We both really need it. Everybody has their own threshold that they can go for, just keeping their nose to the grindstone. We are both nicer, better parents when we have a little bit of life that doesn't revolve around our kids. Raising our kids is the main thing that we do. But, stepping out of it every now and then does make me feel like I have more energy and more focus and presence when I'm with my kids.

Yes! It makes me think of Rose Byrne's character, and her lovely relationship with her husband. In the show, their marriage is quietly solid. It feels refreshing and unique to have this nice, good happy marriage simmering in the background of a whole show about a woman having an existential crisis.

FD: Yeah. They have a good, happy marriage and that will not change over the course of the season. I mean, they have their issues like every married couple, but I don't think at any moment does it feel like their marriage is threatened or anything. Or at least we hope not.

Yes. I love what it says about the fact that you can have kids, and love your kids, love that you chose this, love your husband, and still want something more.

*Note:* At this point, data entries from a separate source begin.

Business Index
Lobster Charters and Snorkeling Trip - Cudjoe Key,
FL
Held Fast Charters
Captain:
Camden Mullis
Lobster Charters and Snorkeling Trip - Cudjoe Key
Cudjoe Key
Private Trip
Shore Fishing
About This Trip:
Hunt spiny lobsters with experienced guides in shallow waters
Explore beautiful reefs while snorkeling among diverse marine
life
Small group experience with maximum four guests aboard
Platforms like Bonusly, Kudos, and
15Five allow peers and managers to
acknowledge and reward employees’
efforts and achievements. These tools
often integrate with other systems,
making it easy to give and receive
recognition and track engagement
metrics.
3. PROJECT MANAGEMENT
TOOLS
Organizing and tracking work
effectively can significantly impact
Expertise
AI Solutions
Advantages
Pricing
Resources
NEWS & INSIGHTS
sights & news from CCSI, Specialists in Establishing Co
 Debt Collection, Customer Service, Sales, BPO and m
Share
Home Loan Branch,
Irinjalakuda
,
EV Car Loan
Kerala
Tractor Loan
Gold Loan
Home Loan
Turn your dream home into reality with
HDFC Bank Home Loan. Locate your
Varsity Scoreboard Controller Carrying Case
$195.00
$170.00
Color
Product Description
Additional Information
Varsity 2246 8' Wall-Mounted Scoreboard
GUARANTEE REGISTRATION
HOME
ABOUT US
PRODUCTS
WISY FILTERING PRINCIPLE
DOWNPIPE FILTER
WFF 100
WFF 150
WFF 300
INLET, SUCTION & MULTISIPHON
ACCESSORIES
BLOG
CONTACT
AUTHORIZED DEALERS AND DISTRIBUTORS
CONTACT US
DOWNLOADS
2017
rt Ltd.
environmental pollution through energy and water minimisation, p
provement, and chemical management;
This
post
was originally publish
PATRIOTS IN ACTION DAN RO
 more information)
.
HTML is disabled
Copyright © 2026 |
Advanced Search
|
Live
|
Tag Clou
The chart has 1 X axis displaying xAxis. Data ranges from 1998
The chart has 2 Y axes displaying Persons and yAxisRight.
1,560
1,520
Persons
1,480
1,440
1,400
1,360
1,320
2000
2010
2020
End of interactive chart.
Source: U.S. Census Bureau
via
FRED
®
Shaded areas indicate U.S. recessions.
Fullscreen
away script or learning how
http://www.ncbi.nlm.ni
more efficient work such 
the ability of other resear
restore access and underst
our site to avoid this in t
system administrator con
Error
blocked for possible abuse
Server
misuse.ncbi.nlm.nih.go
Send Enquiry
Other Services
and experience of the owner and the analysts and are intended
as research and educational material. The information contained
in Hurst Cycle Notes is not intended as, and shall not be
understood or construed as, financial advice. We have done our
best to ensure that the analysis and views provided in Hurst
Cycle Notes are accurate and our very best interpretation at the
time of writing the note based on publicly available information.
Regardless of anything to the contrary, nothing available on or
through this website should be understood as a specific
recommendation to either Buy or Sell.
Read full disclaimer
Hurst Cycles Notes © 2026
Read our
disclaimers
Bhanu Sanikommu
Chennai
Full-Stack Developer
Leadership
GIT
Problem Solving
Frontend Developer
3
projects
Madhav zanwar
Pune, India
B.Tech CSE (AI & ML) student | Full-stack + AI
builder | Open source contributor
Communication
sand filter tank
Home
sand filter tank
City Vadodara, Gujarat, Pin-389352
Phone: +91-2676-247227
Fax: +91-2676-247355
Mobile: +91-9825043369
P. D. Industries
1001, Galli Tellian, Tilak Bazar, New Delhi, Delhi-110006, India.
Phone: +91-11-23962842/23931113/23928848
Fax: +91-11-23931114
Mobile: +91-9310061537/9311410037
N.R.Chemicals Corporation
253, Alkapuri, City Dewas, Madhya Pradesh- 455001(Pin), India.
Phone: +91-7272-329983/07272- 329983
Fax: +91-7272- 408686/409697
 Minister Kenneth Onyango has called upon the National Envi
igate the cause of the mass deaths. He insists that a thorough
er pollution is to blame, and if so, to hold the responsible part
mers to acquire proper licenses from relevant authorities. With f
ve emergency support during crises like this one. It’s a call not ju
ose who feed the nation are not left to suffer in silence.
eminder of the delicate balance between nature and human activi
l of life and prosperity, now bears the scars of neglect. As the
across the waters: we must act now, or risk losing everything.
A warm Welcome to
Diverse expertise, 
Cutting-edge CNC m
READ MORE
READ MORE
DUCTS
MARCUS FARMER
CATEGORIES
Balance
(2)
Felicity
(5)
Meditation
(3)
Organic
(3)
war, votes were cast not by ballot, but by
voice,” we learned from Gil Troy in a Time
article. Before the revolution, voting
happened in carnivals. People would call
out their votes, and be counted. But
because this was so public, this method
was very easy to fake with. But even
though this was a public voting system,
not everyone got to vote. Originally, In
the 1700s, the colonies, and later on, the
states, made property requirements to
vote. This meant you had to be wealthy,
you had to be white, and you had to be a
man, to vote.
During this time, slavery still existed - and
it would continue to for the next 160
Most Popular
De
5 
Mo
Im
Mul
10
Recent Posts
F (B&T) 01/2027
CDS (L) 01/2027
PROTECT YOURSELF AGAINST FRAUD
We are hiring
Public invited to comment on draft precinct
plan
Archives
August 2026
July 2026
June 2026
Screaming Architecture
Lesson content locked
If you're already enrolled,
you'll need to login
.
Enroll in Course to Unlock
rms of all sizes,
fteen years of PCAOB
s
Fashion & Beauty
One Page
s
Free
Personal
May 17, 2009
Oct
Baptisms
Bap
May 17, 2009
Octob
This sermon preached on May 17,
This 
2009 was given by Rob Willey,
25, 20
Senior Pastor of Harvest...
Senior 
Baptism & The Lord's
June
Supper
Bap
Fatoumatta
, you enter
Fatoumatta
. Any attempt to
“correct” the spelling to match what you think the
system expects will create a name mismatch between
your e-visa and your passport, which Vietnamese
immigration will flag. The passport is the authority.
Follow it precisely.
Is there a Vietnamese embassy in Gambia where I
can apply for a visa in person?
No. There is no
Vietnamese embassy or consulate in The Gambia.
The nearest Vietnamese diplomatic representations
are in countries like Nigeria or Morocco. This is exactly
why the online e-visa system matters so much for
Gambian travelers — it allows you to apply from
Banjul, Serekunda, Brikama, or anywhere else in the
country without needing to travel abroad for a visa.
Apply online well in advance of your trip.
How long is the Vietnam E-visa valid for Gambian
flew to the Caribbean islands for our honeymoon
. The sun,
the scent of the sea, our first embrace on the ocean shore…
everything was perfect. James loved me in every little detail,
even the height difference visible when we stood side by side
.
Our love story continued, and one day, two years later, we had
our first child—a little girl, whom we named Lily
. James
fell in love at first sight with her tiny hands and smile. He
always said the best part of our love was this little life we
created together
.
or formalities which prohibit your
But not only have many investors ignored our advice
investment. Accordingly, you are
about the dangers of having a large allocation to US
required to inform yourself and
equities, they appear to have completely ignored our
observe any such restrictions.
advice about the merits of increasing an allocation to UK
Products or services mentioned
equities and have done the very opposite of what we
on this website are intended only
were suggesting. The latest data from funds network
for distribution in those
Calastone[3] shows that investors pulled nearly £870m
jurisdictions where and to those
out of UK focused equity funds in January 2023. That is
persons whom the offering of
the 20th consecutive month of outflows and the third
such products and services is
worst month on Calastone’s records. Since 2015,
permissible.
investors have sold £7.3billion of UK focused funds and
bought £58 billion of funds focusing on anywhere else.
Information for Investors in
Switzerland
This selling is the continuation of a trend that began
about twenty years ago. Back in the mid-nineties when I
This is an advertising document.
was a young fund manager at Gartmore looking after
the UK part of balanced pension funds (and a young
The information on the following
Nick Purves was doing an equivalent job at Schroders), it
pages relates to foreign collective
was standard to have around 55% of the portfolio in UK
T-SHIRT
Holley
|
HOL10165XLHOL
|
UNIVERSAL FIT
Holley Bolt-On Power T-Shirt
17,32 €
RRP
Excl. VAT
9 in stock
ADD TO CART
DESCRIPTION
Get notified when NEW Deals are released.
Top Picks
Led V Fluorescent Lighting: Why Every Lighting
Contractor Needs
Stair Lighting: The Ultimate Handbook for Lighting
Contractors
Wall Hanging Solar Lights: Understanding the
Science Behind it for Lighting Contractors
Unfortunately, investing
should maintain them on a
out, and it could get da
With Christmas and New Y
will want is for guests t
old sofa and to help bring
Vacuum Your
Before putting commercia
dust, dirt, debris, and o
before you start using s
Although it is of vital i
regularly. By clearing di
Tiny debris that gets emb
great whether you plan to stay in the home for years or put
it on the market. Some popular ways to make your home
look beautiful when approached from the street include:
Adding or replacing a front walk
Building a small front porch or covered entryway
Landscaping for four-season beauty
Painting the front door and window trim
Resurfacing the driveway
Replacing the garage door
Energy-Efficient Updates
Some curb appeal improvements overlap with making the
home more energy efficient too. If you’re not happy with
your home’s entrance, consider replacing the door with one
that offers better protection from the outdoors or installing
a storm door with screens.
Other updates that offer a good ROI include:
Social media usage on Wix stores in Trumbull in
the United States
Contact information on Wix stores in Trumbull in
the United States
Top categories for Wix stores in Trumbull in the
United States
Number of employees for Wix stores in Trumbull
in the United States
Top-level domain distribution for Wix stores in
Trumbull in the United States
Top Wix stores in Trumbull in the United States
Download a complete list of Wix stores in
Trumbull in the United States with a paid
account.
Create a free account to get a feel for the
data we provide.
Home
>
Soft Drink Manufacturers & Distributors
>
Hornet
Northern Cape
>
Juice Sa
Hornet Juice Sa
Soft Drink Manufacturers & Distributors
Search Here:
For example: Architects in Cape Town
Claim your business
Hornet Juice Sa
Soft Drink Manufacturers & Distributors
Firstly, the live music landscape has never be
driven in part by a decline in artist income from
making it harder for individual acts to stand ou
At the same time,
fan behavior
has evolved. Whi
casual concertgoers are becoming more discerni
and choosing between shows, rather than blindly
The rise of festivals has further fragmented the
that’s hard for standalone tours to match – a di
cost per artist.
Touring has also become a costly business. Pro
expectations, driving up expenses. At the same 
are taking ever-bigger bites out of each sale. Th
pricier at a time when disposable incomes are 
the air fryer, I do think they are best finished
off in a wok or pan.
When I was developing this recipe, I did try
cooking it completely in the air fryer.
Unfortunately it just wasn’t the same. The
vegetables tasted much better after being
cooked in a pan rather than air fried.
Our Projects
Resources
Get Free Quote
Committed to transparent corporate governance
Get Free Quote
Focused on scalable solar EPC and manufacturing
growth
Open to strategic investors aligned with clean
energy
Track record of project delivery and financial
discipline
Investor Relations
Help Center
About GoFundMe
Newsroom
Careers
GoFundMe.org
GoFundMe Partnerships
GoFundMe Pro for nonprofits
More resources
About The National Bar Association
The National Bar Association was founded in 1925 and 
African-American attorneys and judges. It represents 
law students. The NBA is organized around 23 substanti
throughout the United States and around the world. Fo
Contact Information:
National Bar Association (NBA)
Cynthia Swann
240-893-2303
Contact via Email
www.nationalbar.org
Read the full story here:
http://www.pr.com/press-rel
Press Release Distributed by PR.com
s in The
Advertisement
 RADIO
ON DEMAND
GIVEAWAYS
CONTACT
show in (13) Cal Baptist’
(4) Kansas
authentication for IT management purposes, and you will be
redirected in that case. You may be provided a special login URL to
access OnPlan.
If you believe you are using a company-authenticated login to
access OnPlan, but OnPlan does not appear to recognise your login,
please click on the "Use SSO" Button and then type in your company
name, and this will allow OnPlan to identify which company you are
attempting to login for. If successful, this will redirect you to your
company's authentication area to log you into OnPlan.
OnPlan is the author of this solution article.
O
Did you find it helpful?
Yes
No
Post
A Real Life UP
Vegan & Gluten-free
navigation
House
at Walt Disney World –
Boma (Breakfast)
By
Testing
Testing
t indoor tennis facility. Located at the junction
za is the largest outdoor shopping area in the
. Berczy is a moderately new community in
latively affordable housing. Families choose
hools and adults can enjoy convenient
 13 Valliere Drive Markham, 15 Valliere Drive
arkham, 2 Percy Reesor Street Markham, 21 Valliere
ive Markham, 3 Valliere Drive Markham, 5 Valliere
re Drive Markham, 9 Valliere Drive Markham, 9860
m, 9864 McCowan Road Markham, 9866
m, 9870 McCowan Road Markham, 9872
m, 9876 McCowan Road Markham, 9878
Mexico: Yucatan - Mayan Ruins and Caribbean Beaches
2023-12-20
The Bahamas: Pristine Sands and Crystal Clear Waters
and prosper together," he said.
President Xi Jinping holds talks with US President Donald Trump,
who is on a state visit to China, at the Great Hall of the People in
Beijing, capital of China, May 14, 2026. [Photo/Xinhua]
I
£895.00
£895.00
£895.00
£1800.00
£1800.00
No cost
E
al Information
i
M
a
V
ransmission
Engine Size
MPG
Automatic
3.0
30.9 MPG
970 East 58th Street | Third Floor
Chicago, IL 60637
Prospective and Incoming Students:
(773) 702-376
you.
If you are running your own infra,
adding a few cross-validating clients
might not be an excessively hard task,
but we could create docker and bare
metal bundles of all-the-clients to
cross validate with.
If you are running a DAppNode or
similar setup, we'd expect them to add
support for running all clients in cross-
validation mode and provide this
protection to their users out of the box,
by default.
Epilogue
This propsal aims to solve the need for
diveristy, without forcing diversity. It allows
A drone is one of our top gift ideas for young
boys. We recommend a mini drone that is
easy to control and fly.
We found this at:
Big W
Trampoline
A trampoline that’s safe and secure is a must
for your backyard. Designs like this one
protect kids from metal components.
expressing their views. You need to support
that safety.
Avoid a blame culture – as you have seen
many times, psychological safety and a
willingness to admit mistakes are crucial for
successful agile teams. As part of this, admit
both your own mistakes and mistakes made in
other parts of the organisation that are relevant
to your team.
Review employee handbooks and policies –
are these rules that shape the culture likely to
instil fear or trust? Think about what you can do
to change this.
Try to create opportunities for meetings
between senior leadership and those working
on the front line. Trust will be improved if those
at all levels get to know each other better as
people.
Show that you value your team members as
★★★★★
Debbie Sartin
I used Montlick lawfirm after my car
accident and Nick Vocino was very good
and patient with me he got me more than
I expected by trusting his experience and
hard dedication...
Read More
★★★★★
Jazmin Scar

FD: Who among us hasn’t felt all of those conflicting emotions at the same time? As a parent, I would say it’s the thing I'm most proud of and I know Nick would too. Being a parent is the thing that means the most to us, and the thing that we give most of our attention to. But, that doesn't mean that there aren't times when I see myself in the mirror and I'm like, how did this become me? And I feel like that's true for most of my friends.

There’s a hilarious episode where Sylvia goes to a divorce party for a mom from her kids’ school. She's there with her best mom friend and they’re both just hating it. I am curious about those mom friend dynamics. Are those moments pulled from real interactions with peers? They feel really specific, but also deeply relatable in terms of the complicated social dynamics that tend to happen when a bunch of moms gather.

FD: I think a lot of us have different identities based what groups you’re moving in. My college friends see me one way, and my work friends see me another way, and my mom friends see me another way.

I do think that there is a certain like “school community” side of yourself that might not present as your whole self. I feel very warmly towards my school communities, but that doesn't mean that I'm intimately friendly with every single parent who I say hello to on the yard.

There can be a lot of obligation there. And a desire to put your most maternal face forward in those situations. And also the fact is — like with work and with your professional life — you don't always choose absolutely everyone who you're surrounded by.

Right. And your kids’ social well being is at stake too. You don't wanna show up as total hot mess.

FD: At least not every day! Just as in any community, you wanna make sure that you're behaving in a measured way. You're not always saying like, this is what I think about politics, and this is what I think about art. You're just trying to kind of get through it in a diplomatic way.